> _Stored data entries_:
>>>

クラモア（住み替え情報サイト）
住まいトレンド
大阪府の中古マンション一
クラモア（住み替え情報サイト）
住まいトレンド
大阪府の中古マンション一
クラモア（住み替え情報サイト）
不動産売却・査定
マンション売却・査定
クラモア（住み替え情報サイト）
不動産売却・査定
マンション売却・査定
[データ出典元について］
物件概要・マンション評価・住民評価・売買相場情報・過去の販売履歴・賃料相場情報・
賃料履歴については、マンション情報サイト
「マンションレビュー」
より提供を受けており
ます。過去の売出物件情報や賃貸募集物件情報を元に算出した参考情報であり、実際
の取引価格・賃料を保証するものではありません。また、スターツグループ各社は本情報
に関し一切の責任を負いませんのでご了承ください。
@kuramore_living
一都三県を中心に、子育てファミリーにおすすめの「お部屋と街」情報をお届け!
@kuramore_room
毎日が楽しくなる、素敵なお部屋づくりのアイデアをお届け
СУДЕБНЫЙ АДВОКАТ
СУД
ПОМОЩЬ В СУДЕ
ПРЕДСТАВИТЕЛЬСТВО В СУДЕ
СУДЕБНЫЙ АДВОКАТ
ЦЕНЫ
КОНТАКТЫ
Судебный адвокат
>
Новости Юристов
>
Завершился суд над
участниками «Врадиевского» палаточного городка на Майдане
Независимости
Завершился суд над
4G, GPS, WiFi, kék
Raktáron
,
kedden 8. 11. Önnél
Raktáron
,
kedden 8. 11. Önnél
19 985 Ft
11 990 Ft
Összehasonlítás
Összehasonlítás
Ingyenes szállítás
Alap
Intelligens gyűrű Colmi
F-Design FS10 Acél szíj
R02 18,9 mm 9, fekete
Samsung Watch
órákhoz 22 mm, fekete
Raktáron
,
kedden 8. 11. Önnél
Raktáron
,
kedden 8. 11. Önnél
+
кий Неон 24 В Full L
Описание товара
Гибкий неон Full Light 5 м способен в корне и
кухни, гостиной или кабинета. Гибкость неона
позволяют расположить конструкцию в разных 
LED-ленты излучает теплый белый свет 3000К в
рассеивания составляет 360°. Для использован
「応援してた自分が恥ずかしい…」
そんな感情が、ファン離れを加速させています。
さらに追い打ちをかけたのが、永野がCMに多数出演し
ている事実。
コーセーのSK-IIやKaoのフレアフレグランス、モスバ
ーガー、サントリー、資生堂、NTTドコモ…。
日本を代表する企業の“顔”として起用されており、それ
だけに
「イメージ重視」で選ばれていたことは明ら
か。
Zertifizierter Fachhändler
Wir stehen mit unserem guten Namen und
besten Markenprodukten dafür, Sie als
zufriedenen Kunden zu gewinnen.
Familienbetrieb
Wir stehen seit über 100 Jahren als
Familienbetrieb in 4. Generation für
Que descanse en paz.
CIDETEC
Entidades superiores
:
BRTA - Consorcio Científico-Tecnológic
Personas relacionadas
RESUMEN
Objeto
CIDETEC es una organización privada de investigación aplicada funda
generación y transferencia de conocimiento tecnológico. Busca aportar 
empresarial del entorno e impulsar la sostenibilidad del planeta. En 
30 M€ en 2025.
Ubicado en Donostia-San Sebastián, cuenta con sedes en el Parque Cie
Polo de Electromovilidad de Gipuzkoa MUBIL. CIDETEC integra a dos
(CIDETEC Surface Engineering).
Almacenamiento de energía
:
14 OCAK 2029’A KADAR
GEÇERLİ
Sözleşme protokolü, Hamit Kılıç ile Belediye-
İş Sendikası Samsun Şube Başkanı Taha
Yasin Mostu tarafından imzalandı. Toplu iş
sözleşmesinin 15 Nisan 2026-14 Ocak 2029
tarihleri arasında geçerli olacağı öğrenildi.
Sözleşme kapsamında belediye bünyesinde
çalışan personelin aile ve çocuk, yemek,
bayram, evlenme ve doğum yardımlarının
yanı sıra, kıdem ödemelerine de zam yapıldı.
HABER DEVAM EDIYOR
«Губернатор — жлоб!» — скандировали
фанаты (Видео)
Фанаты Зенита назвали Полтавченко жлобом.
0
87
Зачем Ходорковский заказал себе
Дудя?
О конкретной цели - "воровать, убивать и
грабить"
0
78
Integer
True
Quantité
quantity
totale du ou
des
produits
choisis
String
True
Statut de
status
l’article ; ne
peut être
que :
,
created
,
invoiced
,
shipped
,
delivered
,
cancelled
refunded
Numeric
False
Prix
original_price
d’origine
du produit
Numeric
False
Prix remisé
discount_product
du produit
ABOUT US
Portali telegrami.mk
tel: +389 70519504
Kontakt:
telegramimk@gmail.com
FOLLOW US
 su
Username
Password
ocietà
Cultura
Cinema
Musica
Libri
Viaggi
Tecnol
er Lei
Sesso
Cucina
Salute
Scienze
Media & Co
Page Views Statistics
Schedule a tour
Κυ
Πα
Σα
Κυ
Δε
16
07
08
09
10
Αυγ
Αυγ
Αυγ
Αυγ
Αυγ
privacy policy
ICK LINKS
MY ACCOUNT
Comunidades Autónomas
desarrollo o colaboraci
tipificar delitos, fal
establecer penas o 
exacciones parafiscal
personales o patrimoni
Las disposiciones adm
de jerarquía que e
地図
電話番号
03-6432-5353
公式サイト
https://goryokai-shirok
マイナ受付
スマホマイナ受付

<<<

> _Problem to work on_:
Word for word, retype all of the entries above.

> _Answer for the task_:
クラモア（住み替え情報サイト）
住まいトレンド
大阪府の中古マンション一
クラモア（住み替え情報サイト）
住まいトレンド
大阪府の中古マンション一
クラモア（住み替え情報サイト）
不動産売却・査定
マンション売却・査定
クラモア（住み替え情報サイト）
不動産売却・査定
マンション売却・査定
[データ出典元について］
物件概要・マンション評価・住民評価・売買相場情報・過去の販売履歴・賃料相場情報・
賃料履歴については、マンション情報サイト
「マンションレビュー」
より提供を受けており
ます。過去の売出物件情報や賃貸募集物件情報を元に算出した参考情報であり、実際
の取引価格・賃料を保証するものではありません。また、スターツグループ各社は本情報
に関し一切の責任を負いませんのでご了承ください。
@kuramore_living
一都三県を中心に、子育てファミリーにおすすめの「お部屋と街」情報をお届け!
@kuramore_room
毎日が楽しくなる、素敵なお部屋づくりのアイデアをお届け
СУДЕБНЫЙ АДВОКАТ
СУД
ПОМОЩЬ В СУДЕ
ПРЕДСТАВИТЕЛЬСТВО В СУДЕ
СУДЕБНЫЙ АДВОКАТ
ЦЕНЫ
КОНТАКТЫ
Судебный адвокат
>
Новости Юристов
>
Завершился суд над
участниками «Врадиевского» палаточного городка на Майдане
Независимости
Завершился суд над
4G, GPS, WiFi, kék
Raktáron
,
kedden 8. 11. Önnél
Raktáron
,
kedden 8. 11. Önnél
19 985 Ft
11 990 Ft
Összehasonlítás
Összehasonlítás
Ingyenes szállítás
Alap
Intelligens gyűrű Colmi
F-Design FS10 Acél szíj
R02 18,9 mm 9, fekete
Samsung Watch
órákhoz 22 mm, fekete
Raktáron
,
kedden 8. 11. Önnél
Raktáron
,
kedden 8. 11. Önnél
+
кий Неон 24 В Full L
Описание товара
Гибкий неон Full Light 5 м способен в корне и
кухни, гостиной или кабинета. Гибкость неона
позволяют расположить конструкцию в разных 
LED-ленты излучает теплый белый свет 3000К в
рассеивания составляет 360°. Для использован
「応援してた自分が恥ずかしい…」
そんな感情が、ファン離れを加速させています。
さらに追い打ちをかけたのが、永野がCMに多数出演し
ている事実。
コーセーのSK-IIやKaoのフレアフレグランス、モスバ
ーガー、サントリー、資生堂、NTTドコモ…。
日本を代表する企業の“顔”として起用されており、それ
だけに
「イメージ重視」で選ばれていたことは明ら
か。
Zertifizierter Fachhändler
Wir stehen mit unserem guten Namen und
besten Markenprodukten dafür, Sie als
zufriedenen Kunden zu gewinnen.
Familienbetrieb
Wir stehen seit über 100 Jahren als
Familienbetrieb in 4. Generation für
Que descanse en paz.
CIDETEC
Entidades superiores
:
BRTA - Consorcio Científico-Tecnológic
Personas relacionadas
RESUMEN
Objeto
CIDETEC es una organización privada de investigación aplicada funda
generación y transferencia de conocimiento tecnológico. Busca aportar 
empresarial del entorno e impulsar la sostenibilidad del planeta. En 
30 M€ en 2025.
Ubicado en Donostia-San Sebastián, cuenta con sedes en el Parque Cie
Polo de Electromovilidad de Gipuzkoa MUBIL. CIDETEC integra a dos
(CIDETEC Surface Engineering).
Almacenamiento de energía
:
14 OCAK 2029’A KADAR
GEÇERLİ
Sözleşme protokolü, Hamit Kılıç ile Belediye-
İş Sendikası Samsun Şube Başkanı Taha
Yasin Mostu tarafından imzalandı. Toplu iş
sözleşmesinin 15 Nisan 2026-14 Ocak 2029
tarihleri arasında geçerli olacağı öğrenildi.
Sözleşme kapsamında belediye bünyesinde
çalışan personelin aile ve çocuk, yemek,
bayram, evlenme ve doğum yardımlarının
yanı sıra, kıdem ödemelerine de zam yapıldı.
HABER DEVAM EDIYOR
«Губернатор — жлоб!» — скандировали
фанаты (Видео)
Фанаты Зенита назвали Полтавченко жлобом.
0
87
Зачем Ходорковский заказал себе
Дудя?
О конкретной цели - "воровать, убивать и
грабить"
0
78
Integer
True
Quantité
quantity
totale du ou
des
produits
choisis
String
True
Statut de
status
l’article ; ne
peut être
que :
,
created
,
invoiced
,
shipped
,
delivered
,
cancelled
refunded
Numeric
False
Prix
original_price
d’origine
du produit
Numeric
False
Prix remisé
discount_product
du produit
ABOUT US
Portali telegrami.mk
tel: +389 70519504
Kontakt:
telegramimk@gmail.com
FOLLOW US
 su
Username
Password
ocietà
Cultura
Cinema
Musica
Libri
Viaggi
Tecnol
er Lei
Sesso
Cucina
Salute
Scienze
Media & Co
Page Views Statistics
Schedule a tour
Κυ
Πα
Σα
Κυ
Δε
16
07
08
09
10
Αυγ
Αυγ
Αυγ
Αυγ
Αυγ
privacy policy
ICK LINKS
MY ACCOUNT
Comunidades Autónomas
desarrollo o colaboraci
tipificar delitos, fal
establecer penas o 
exacciones parafiscal
personales o patrimoni
Las disposiciones adm
de jerarquía que e
地図
電話番号
03-6432-5353
公式サイト
https://goryokai-shirok
マイナ受付
スマホマイナ受付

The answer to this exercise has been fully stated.